Extracted records:

----------

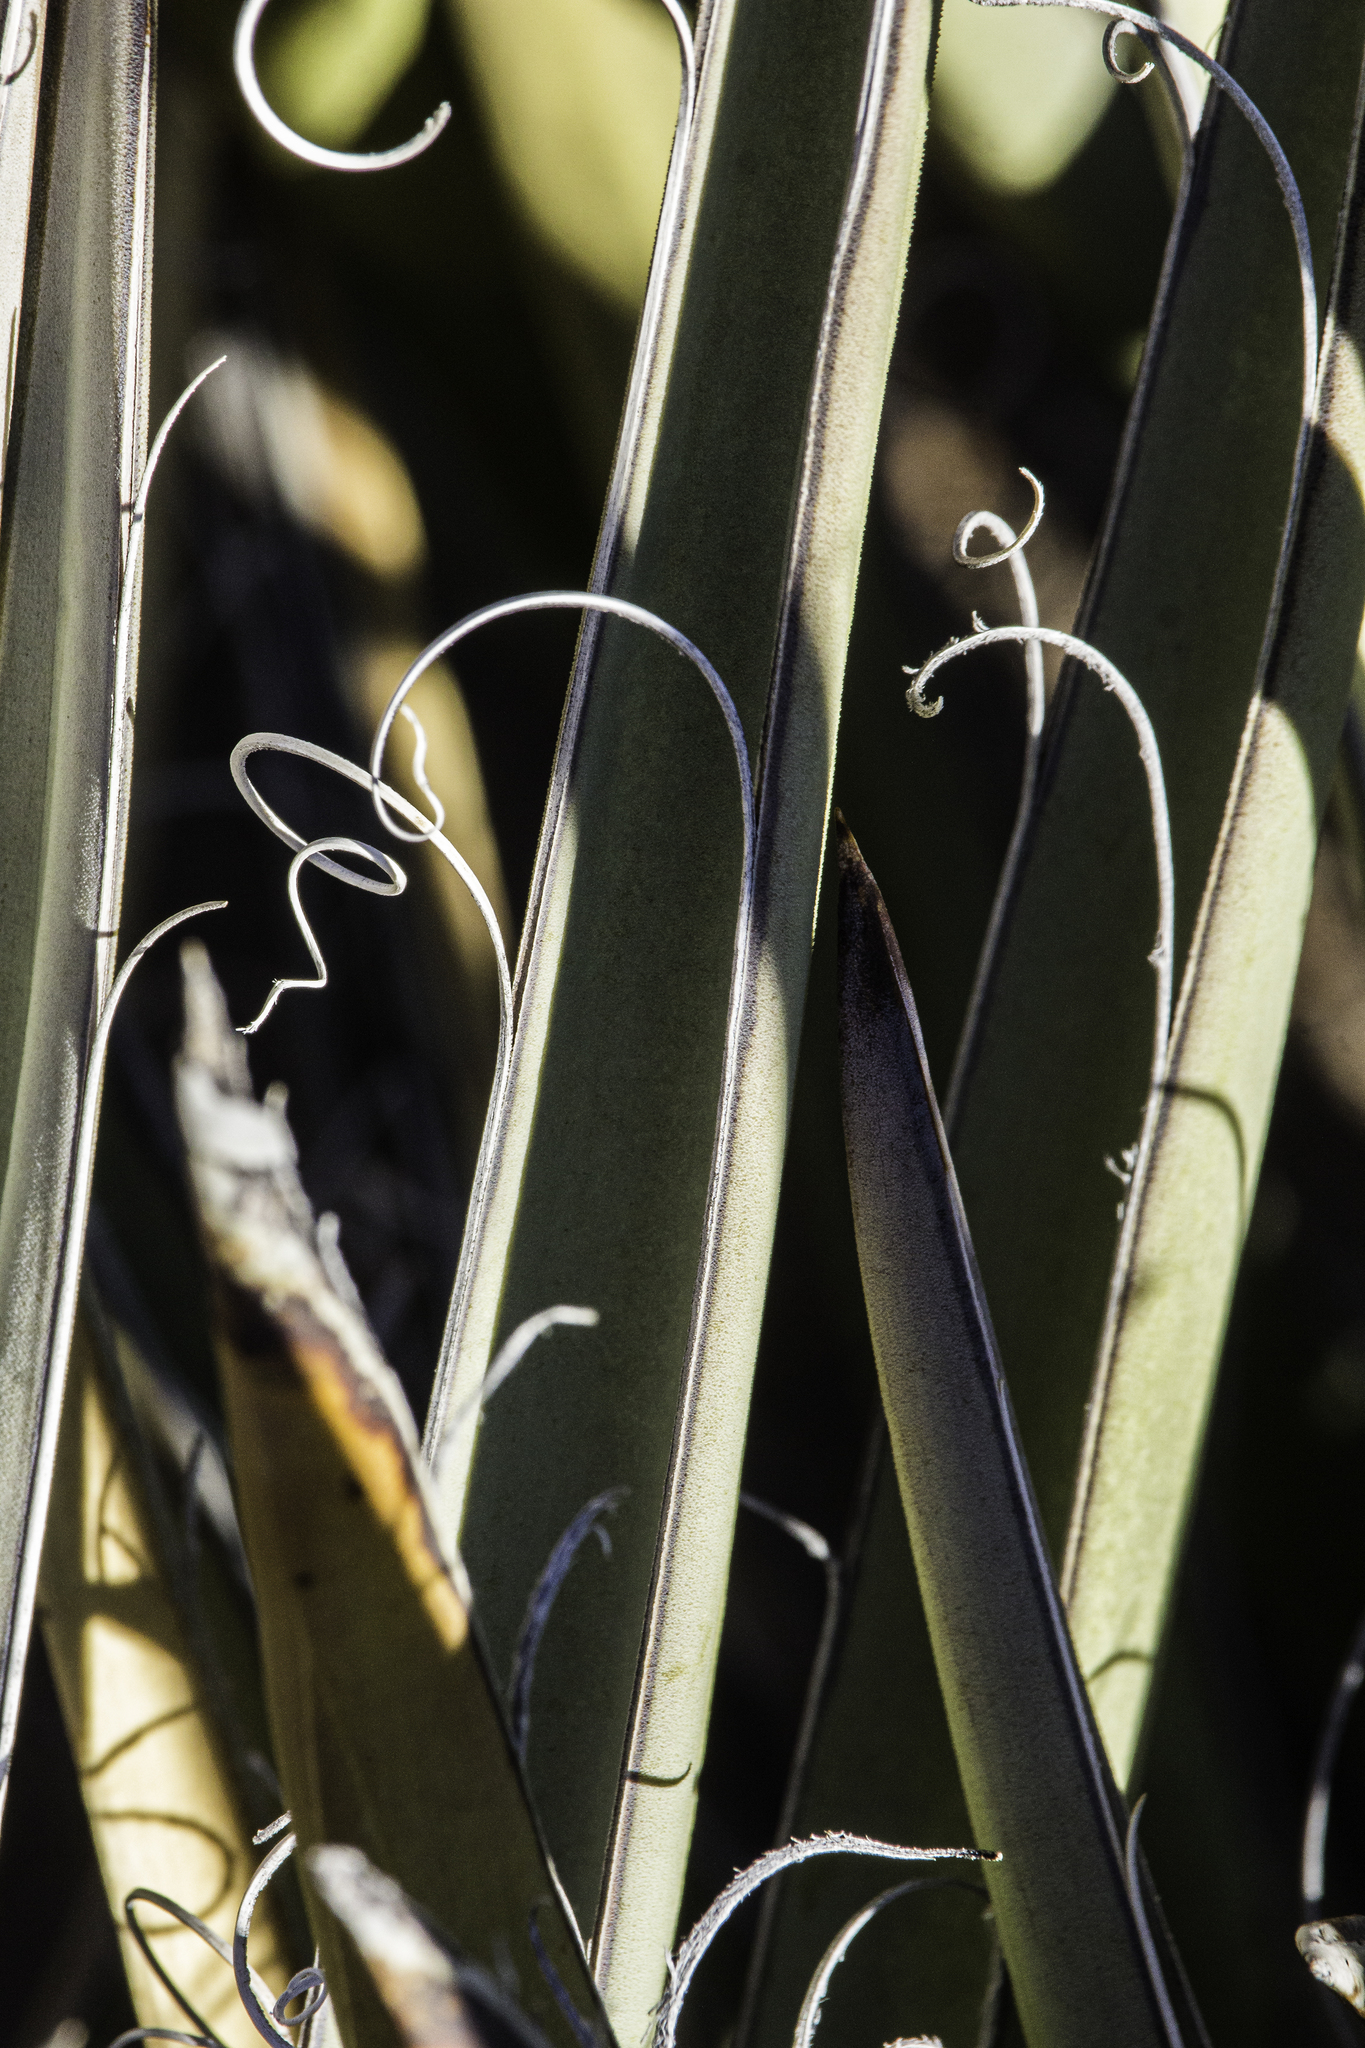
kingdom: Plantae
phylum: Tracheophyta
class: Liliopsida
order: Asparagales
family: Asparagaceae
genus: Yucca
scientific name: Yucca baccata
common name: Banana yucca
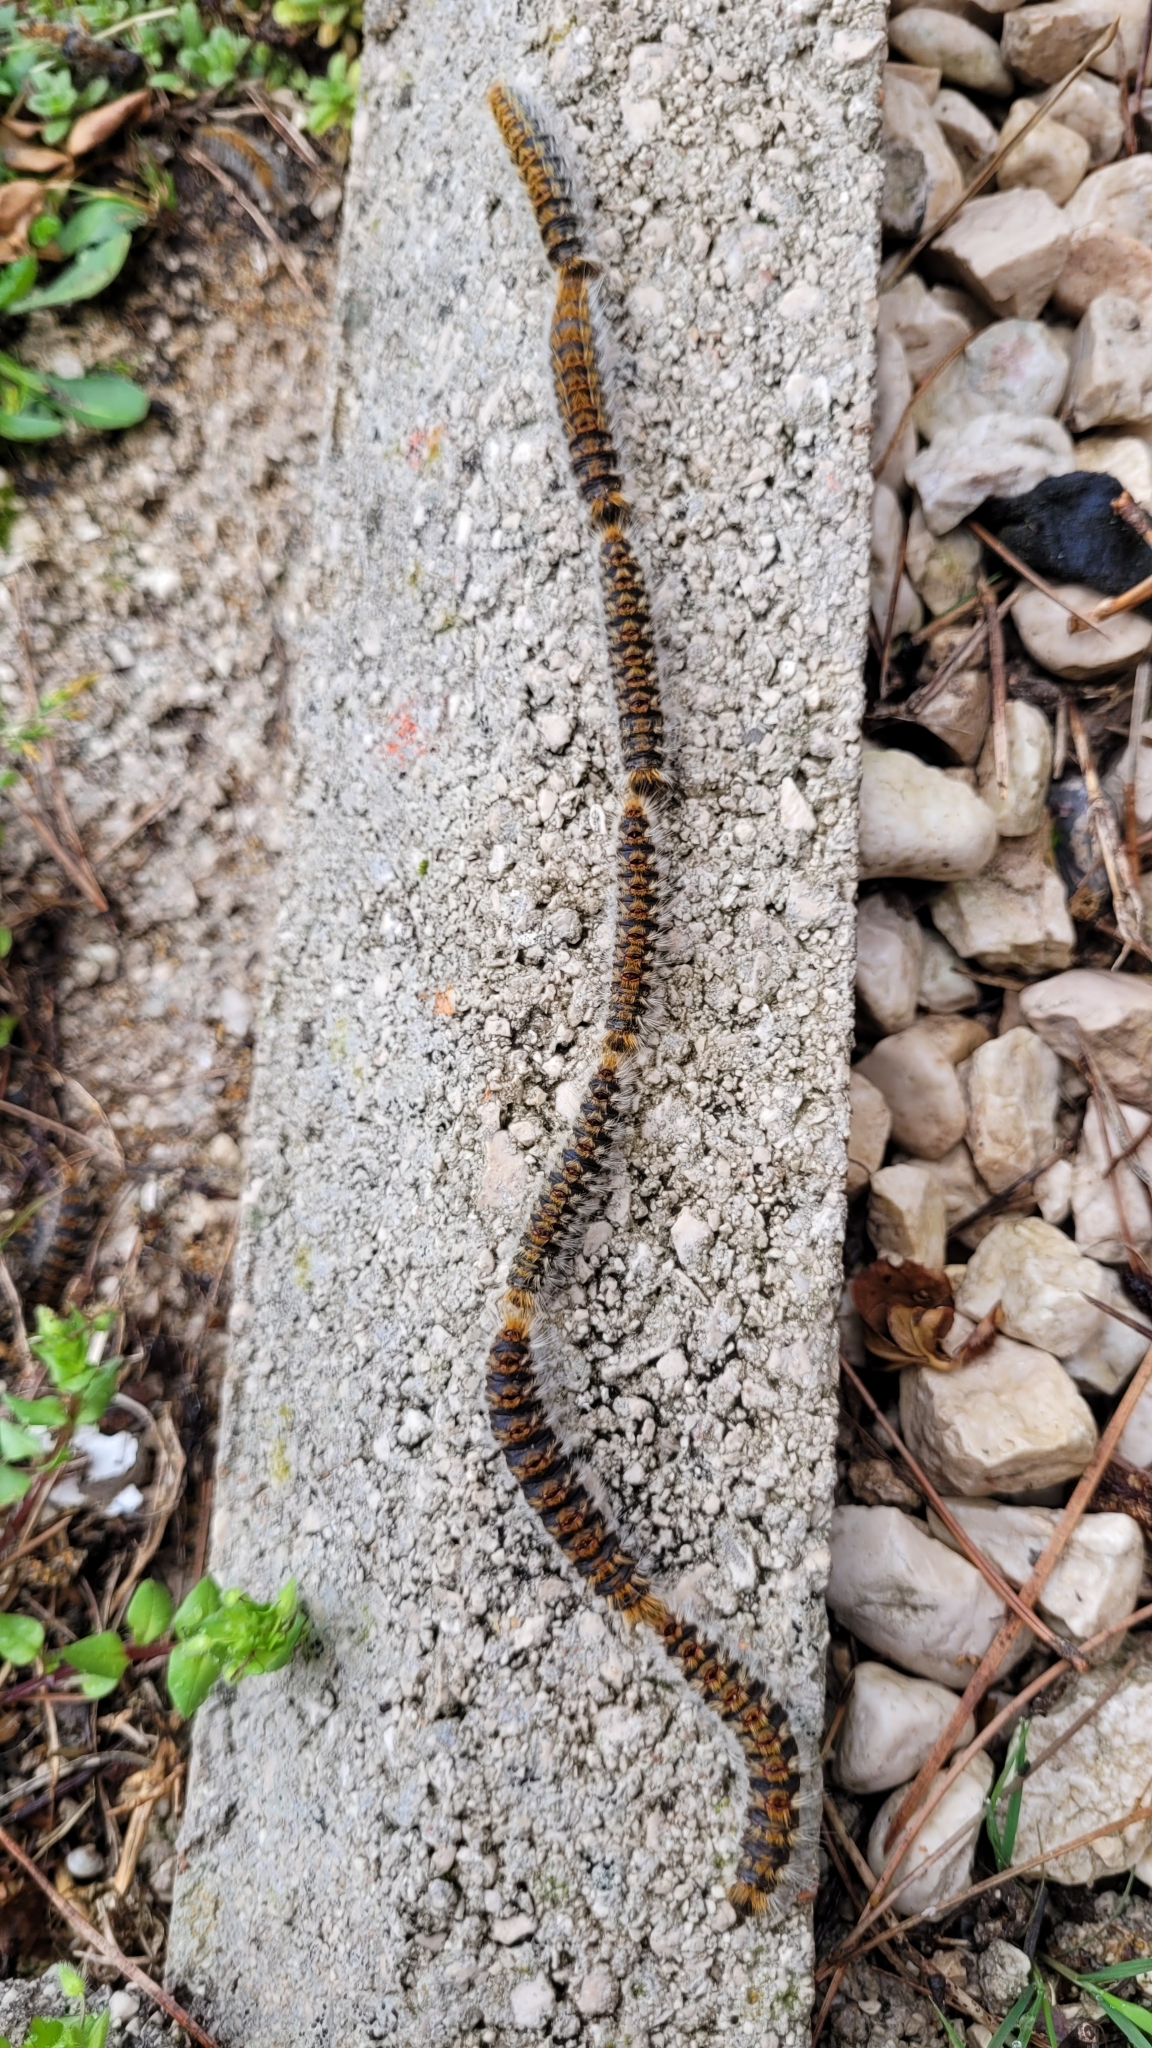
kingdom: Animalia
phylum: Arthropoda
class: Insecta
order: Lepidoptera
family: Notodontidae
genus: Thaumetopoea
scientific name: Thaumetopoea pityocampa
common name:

----------

What you will do:
Swap every "scientific name" in the rows above for "binomial name" and leave everything else unchanged. Omit the picture lines from your answer.

Answer to this task:
kingdom: Plantae
phylum: Tracheophyta
class: Liliopsida
order: Asparagales
family: Asparagaceae
genus: Yucca
binomial name: Yucca baccata
common name: Banana yucca
kingdom: Animalia
phylum: Arthropoda
class: Insecta
order: Lepidoptera
family: Notodontidae
genus: Thaumetopoea
binomial name: Thaumetopoea pityocampa
common name:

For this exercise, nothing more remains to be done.